Have a good weekend everyone!
Lawrence
by Tony Hoagland
On two occasions in the past twelve months
I have failed, when someone at a party
spoke of him with a dismissive scorn,
to stand up for D. H. Lawrence,
a man who burned like an acetylene torch
from one end to the other of his life.
These individuals, whose relationship to literature
is approximately that of a tree shredder
to stands of old-growth forest,
these people leaned back in their chairs,
bellies full of dry white wine and the ovum of some foreign fish,
and casually dropped his name
the way pygmies with their little poison spears
strut around the carcass of a fallen elephant.
“O Elephant,” they say,
“you are not so big and brave today!”
It’s a bad day when people speak of their superiors
with a contempt they haven’t earned,
and it’s a sorry thing when certain other people
don’t defend the great dead ones
who have opened up the world before them.
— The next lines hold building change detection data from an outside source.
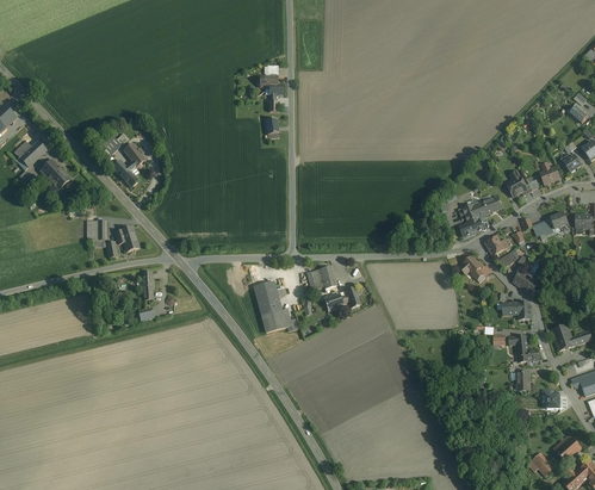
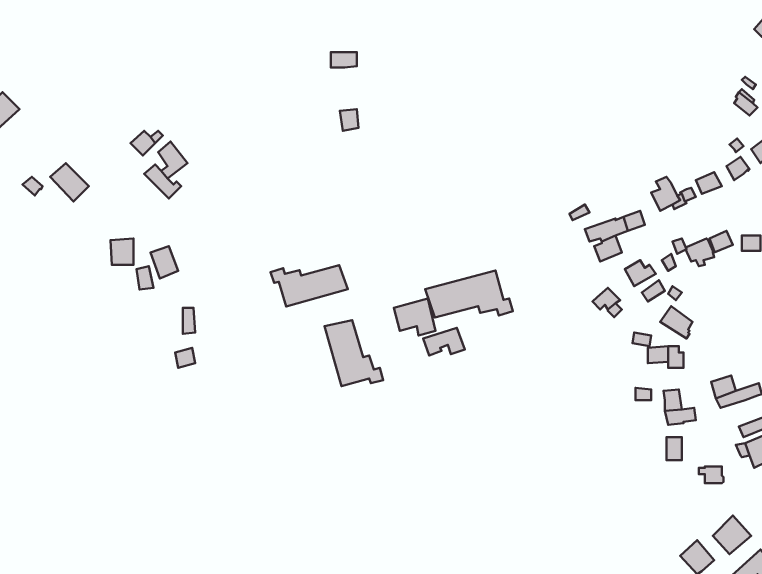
building: [12,131,48,167] -> none
building: none -> [271,265,348,307]
building: none -> [425,271,513,318]

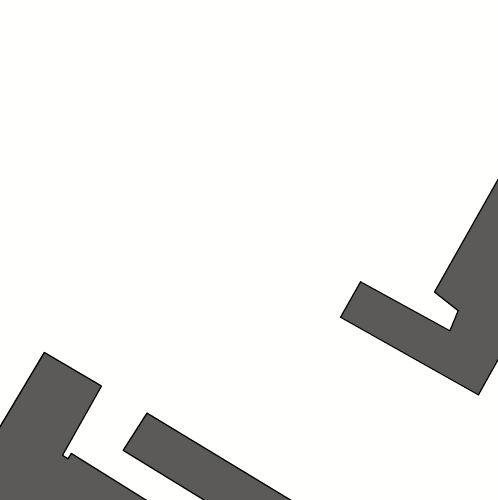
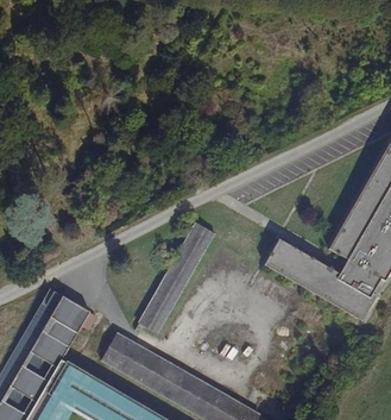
building: none -> [137,227,210,333]

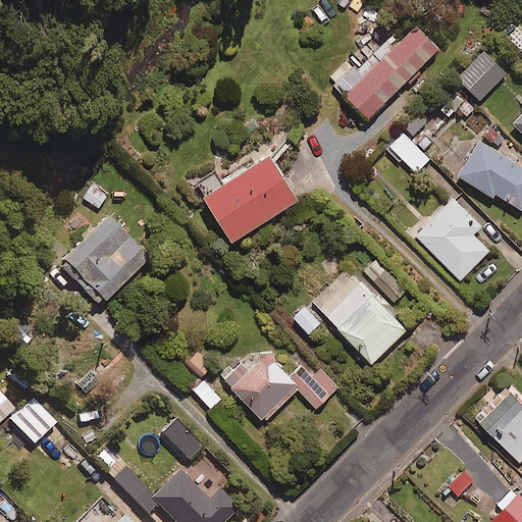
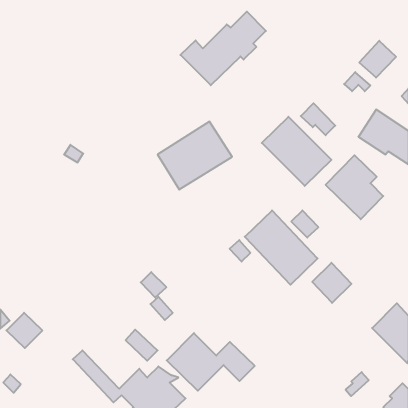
building: [329,24,438,118] -> [180,12,266,85]
building: none -> [262,117,331,186]
building: [57,218,147,307] -> none
building: none -> [312,263,351,303]
building: [224,348,336,421] -> [167,333,255,391]

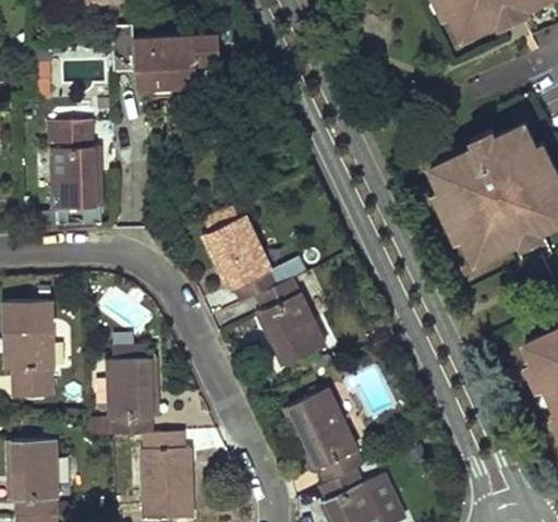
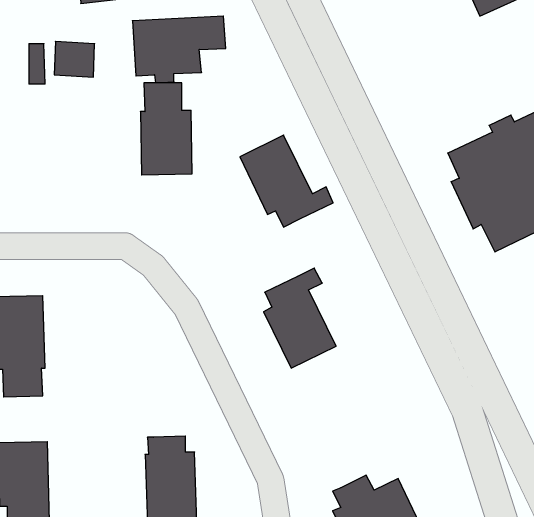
building: [50,123,99,210] -> [140,83,192,175]
building: [202,218,290,305] -> [240,135,333,227]
building: [112,344,161,436] -> none
building: [288,390,362,483] -> none

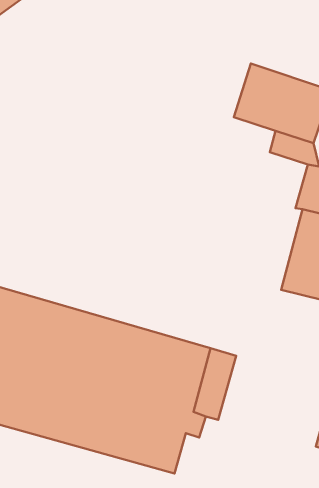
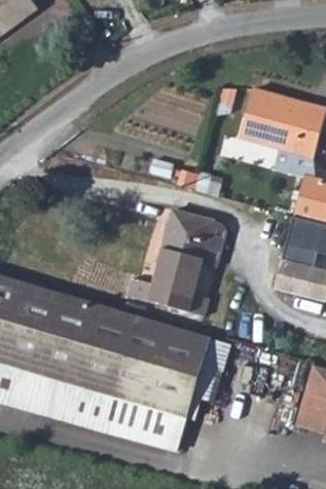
building: none -> [114,204,225,313]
And though, in the catalogue of my betrayals,
this is a fairly minor entry,
I resolve, if the occasion should recur,
to uncheck my tongue and say, “I love the spectacle
of maggots condescending to a corpse,”
or, “You should be so lucky in your brainy, bloodless life
as to deserve to lift
just one of D. H. Lawrence’s urine samples
to your arid psychobiographic
theory-tainted lips.”
Or maybe I’ll just take the shortcut
between the spirit and the flesh,
and punch someone in the face,
because human beings haven’t come that far
in their effort to subdue the body,
and we still walk around like zombies
in our dying, burning world,
able to do little more
than fight, and fuck, and crow,
something Lawrence wrote about
in such a manner
as to make us seem magnificent.
This one is worth reading twice just to savor lines like "Holy fat frog’s ass already." Love!
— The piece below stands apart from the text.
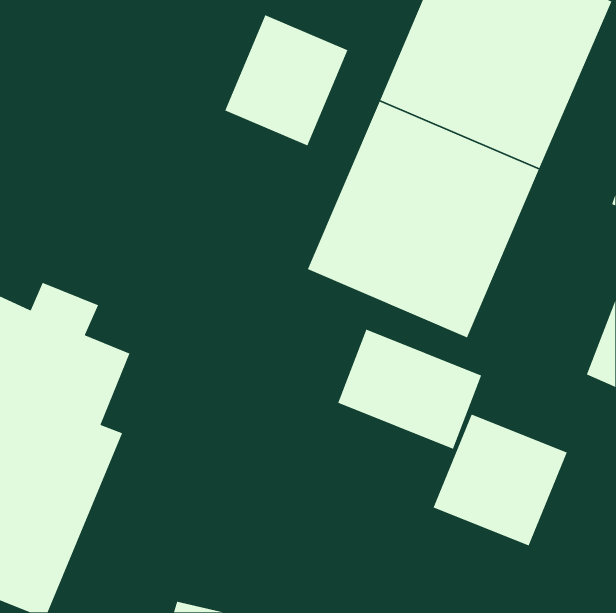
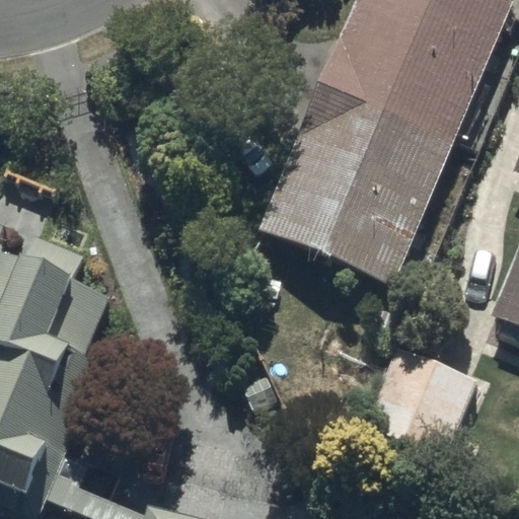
building: [224,14,349,147] -> none
building: [337,329,482,450] -> none

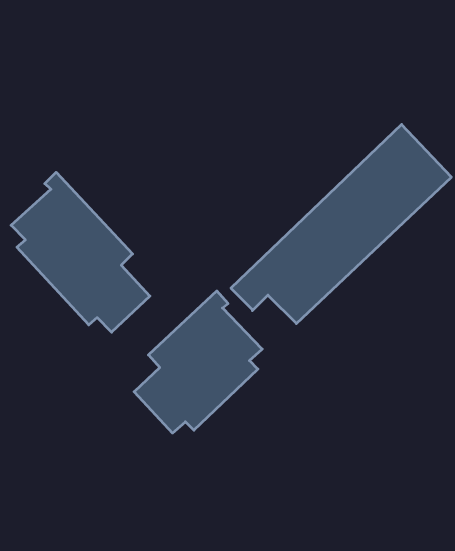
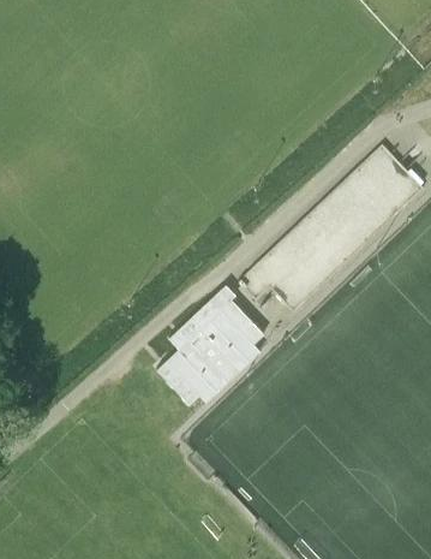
building: [11,172,150,332] -> none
So weird, so weird: I listened to your reading of this post and strained—strained! I tell you!—to attach the voice to my "Memories of Chuck" and still—still! I tell you!—could not make the connection. I just don't recognize what I'm hearing as Chuck. Clearly, my problem, but . . . jeez: so weird, so weird. But, my personal disconnects aside, a righteous post: thanks for the Smiley: had not known before, but have to nod in agreement now; and props for touting MOBY DICK, which as you note is one of those novels you have to meet at the right time: it took me more than one try, too, but when it hit: well, holy [expletive] Batman! that's one amazing novel! And yeah, Vive is spot on with her "Love." One quibble (because that's my raison d'être, apparently, quibbling): In Hoagland's poem, what's with that 3-line stanza doing jammed into the middle of a poem of 4-line stanzas? Why did he establish a 4-line stanza convention and then violate it? Just once. I don't get it. If you're going to go to the trouble of establishing a "form" for an otherwise free-verse poem, why not follow through all the way? [Hoagland is not the only poet who did/does shit like this, but it really, really bugs me when anyone does it, y'know?]